- _ABOUT THIS TASK_
Would you transcribe the entries below word for word, omitting all images?

EXCERPTED RECORDS Start Marker

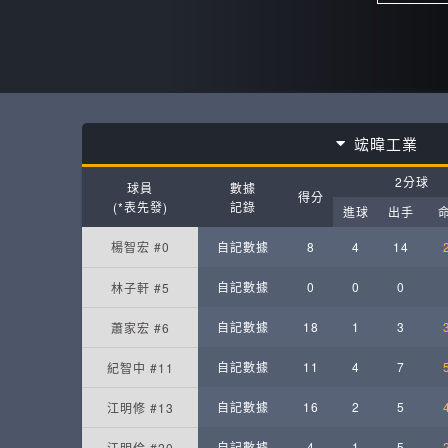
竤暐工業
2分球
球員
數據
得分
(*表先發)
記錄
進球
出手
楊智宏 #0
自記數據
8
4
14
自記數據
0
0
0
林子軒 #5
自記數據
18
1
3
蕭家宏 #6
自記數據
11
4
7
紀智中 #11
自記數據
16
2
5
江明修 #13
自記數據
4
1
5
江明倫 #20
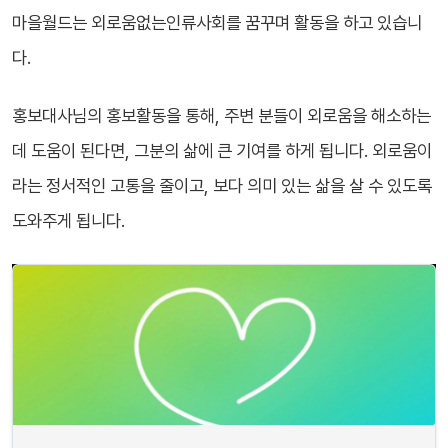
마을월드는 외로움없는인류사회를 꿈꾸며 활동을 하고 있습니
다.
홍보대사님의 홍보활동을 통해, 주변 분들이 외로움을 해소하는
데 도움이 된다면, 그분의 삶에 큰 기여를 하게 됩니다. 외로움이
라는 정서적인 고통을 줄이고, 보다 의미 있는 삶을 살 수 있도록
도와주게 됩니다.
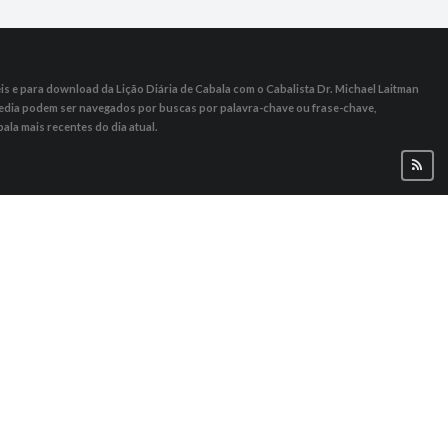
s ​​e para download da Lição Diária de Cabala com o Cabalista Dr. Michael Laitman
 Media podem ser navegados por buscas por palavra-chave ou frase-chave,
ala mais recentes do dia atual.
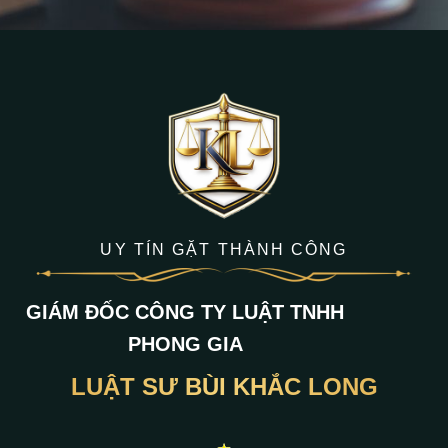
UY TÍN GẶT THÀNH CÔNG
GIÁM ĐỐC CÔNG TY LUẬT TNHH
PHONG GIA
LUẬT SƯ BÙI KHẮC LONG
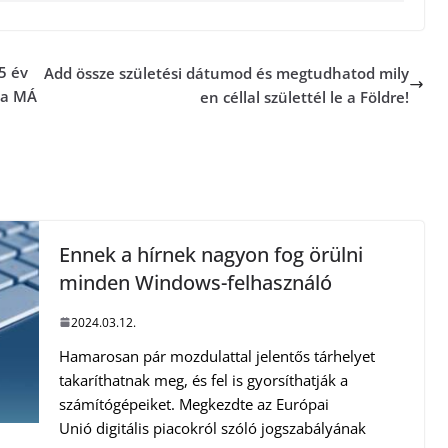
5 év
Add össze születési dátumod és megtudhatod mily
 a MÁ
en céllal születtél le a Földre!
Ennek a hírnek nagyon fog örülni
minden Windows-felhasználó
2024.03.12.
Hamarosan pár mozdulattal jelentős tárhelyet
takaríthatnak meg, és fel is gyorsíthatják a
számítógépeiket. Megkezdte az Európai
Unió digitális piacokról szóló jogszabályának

EXCERPTED RECORDS End Marker

- _OUTPUT OF THE TASK_
竤暐工業
2分球
球員
數據
得分
(*表先發)
記錄
進球
出手
楊智宏 #0
自記數據
8
4
14
自記數據
0
0
0
林子軒 #5
自記數據
18
1
3
蕭家宏 #6
自記數據
11
4
7
紀智中 #11
自記數據
16
2
5
江明修 #13
自記數據
4
1
5
江明倫 #20
마을월드는 외로움없는인류사회를 꿈꾸며 활동을 하고 있습니
다.
홍보대사님의 홍보활동을 통해, 주변 분들이 외로움을 해소하는
데 도움이 된다면, 그분의 삶에 큰 기여를 하게 됩니다. 외로움이
라는 정서적인 고통을 줄이고, 보다 의미 있는 삶을 살 수 있도록
도와주게 됩니다.
s ​​e para download da Lição Diária de Cabala com o Cabalista Dr. Michael Laitman
 Media podem ser navegados por buscas por palavra-chave ou frase-chave,
ala mais recentes do dia atual.
UY TÍN GẶT THÀNH CÔNG
GIÁM ĐỐC CÔNG TY LUẬT TNHH
PHONG GIA
LUẬT SƯ BÙI KHẮC LONG
5 év
Add össze születési dátumod és megtudhatod mily
 a MÁ
en céllal születtél le a Földre!
Ennek a hírnek nagyon fog örülni
minden Windows-felhasználó
2024.03.12.
Hamarosan pár mozdulattal jelentős tárhelyet
takaríthatnak meg, és fel is gyorsíthatják a
számítógépeiket. Megkezdte az Európai
Unió digitális piacokról szóló jogszabályának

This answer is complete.